Required work: Every entry must reappear in your answer exactly as written, though its pictures must not.

Listed entries:
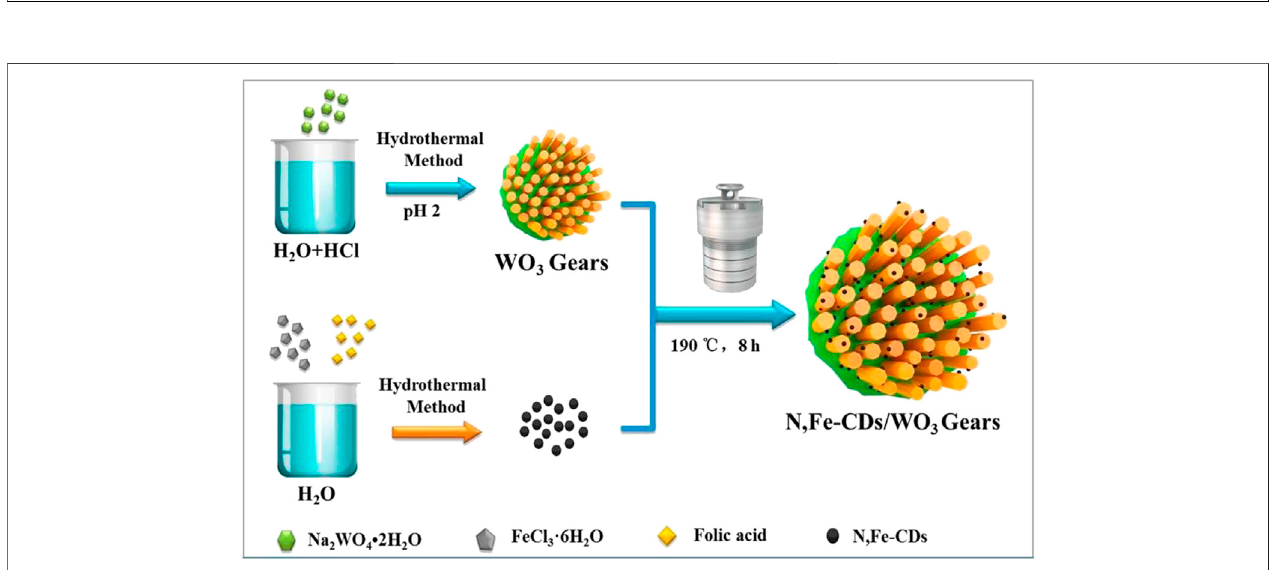
SCHEME 2 | A schematic illustration of the fabrication of the gear-shaped WO3 (G-WO3) and N, Fe-CDs/G-WO3. (Reproduced from Ni et al., 2020, MDPI).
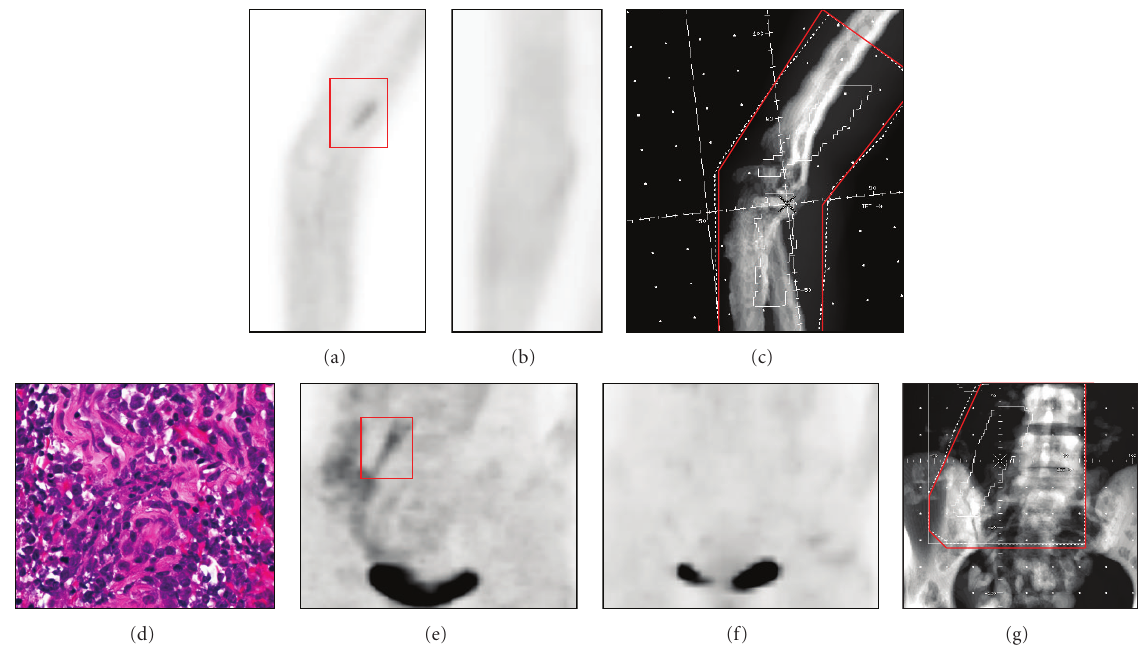
Figure 1: Recurrent neurotropic chloroma of the right ulnar nerve on (a) pretreatment Positron Emission Tomography (PET) outlined in red demonstrating resolution (b) of hypermetabolic activity after treatment to 24 Gy to (c) the field outlined in red. Biopsy proven recurrent neurotropic chloroma on high power view with Heamtoxylin-Eosin staining (d) along the right psoas muscle outlined in red on (e) pretreatment PET demonstrating resolution (f) of hypermetabolic activity after treatment to 24Gy to (g) the field outlined in red.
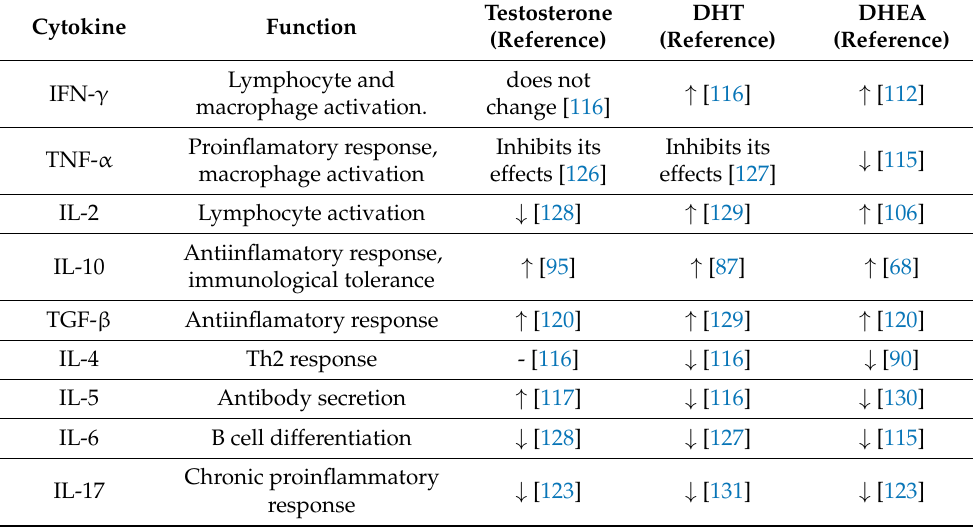
Table 2. Effect of androgens on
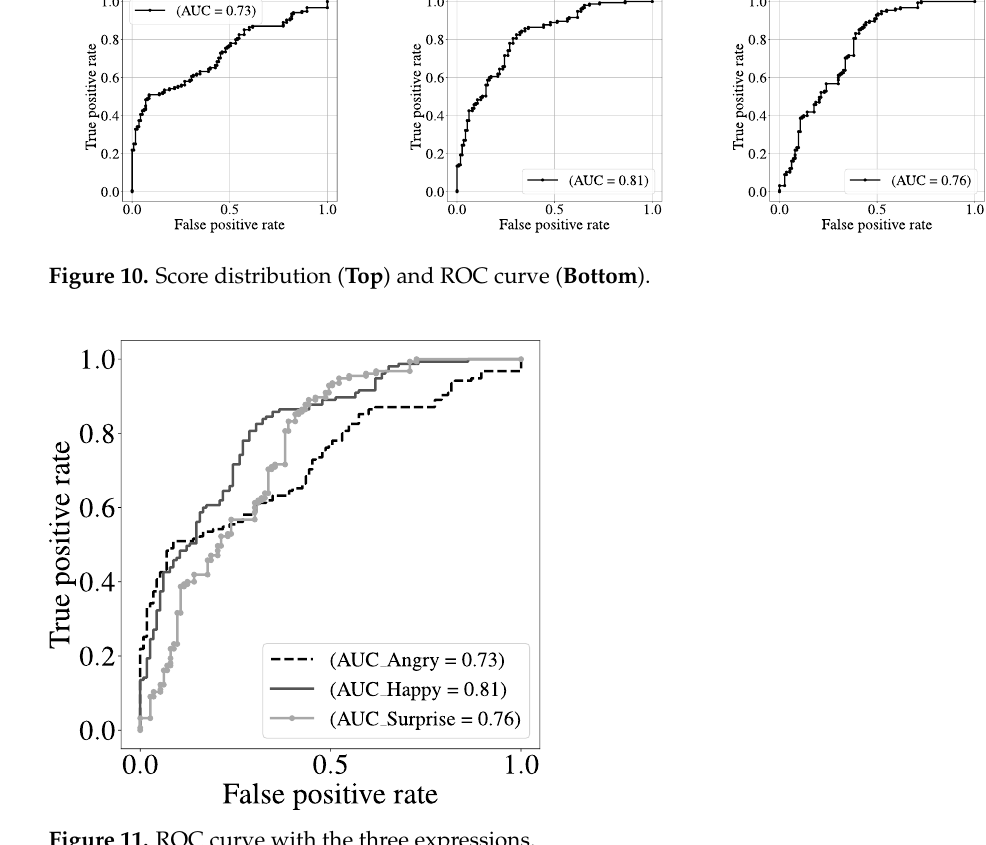
Figure 11. ROC curve with the three expressions. Table 2. PD classification results and optimal parameters analyzing angry expression.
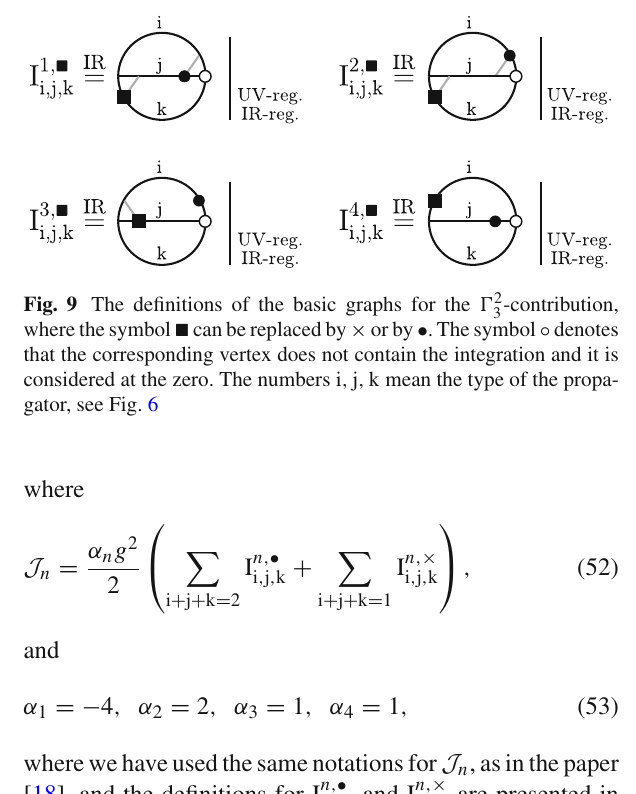
Fig. 8 Diagram equalities, where the function q, such that q ( • ) = 0 and q ( × ) = 1, shows the degree of the background field in the corre- sponding vertex. The symbol ◦ denotes that the corresponding vertex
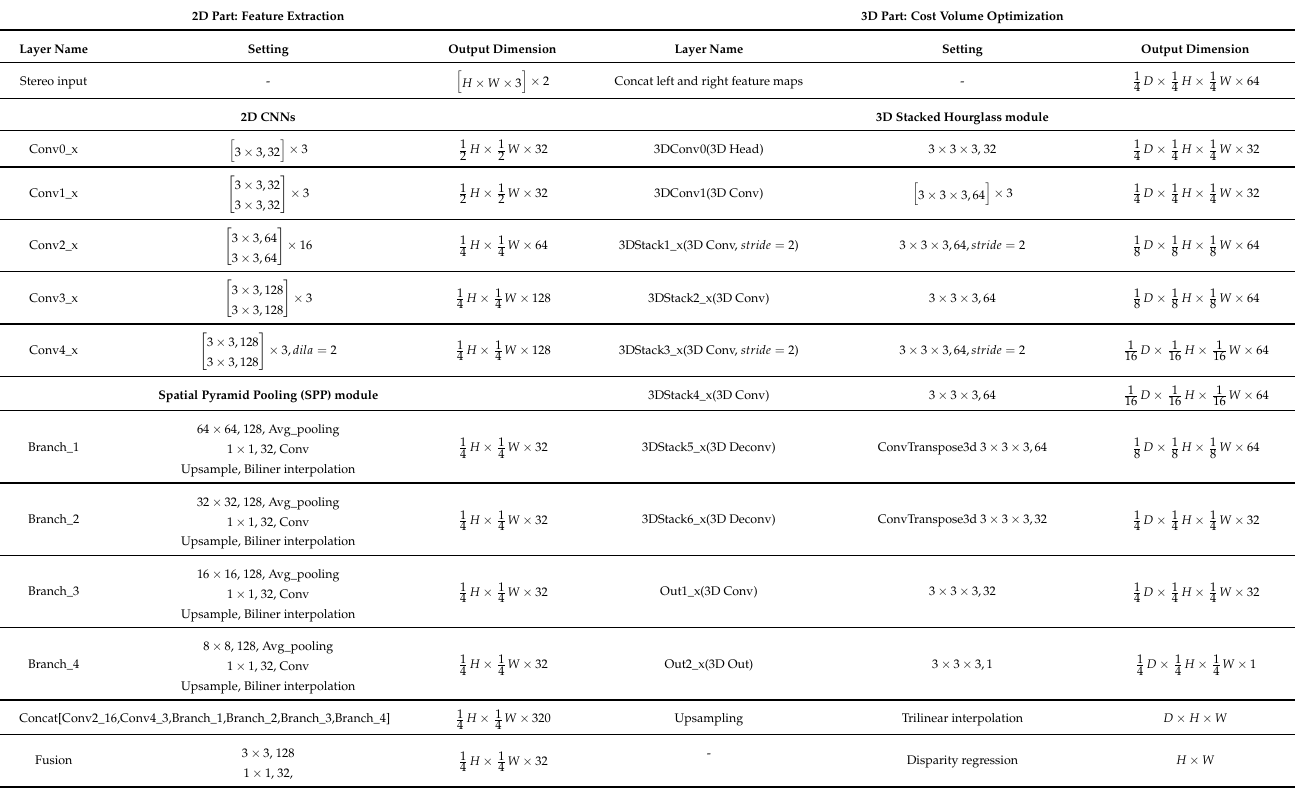
Table 2. Parameters of PSMNet architecture. Batch normalization and ReLU layers are used except the summation operations. H and W denote the height and width of an input pair. D means the disparities of the stereo input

Task output:
SCHEME 2 | A schematic illustration of the fabrication of the gear-shaped WO3 (G-WO3) and N, Fe-CDs/G-WO3. (Reproduced from Ni et al., 2020, MDPI).
Figure 1: Recurrent neurotropic chloroma of the right ulnar nerve on (a) pretreatment Positron Emission Tomography (PET) outlined in red demonstrating resolution (b) of hypermetabolic activity after treatment to 24 Gy to (c) the field outlined in red. Biopsy proven recurrent neurotropic chloroma on high power view with Heamtoxylin-Eosin staining (d) along the right psoas muscle outlined in red on (e) pretreatment PET demonstrating resolution (f) of hypermetabolic activity after treatment to 24Gy to (g) the field outlined in red.
Table 2. Effect of androgens on
Figure 11. ROC curve with the three expressions. Table 2. PD classification results and optimal parameters analyzing angry expression.
Fig. 8 Diagram equalities, where the function q, such that q ( • ) = 0 and q ( × ) = 1, shows the degree of the background field in the corre- sponding vertex. The symbol ◦ denotes that the corresponding vertex
Table 2. Parameters of PSMNet architecture. Batch normalization and ReLU layers are used except the summation operations. H and W denote the height and width of an input pair. D means the disparities of the stereo input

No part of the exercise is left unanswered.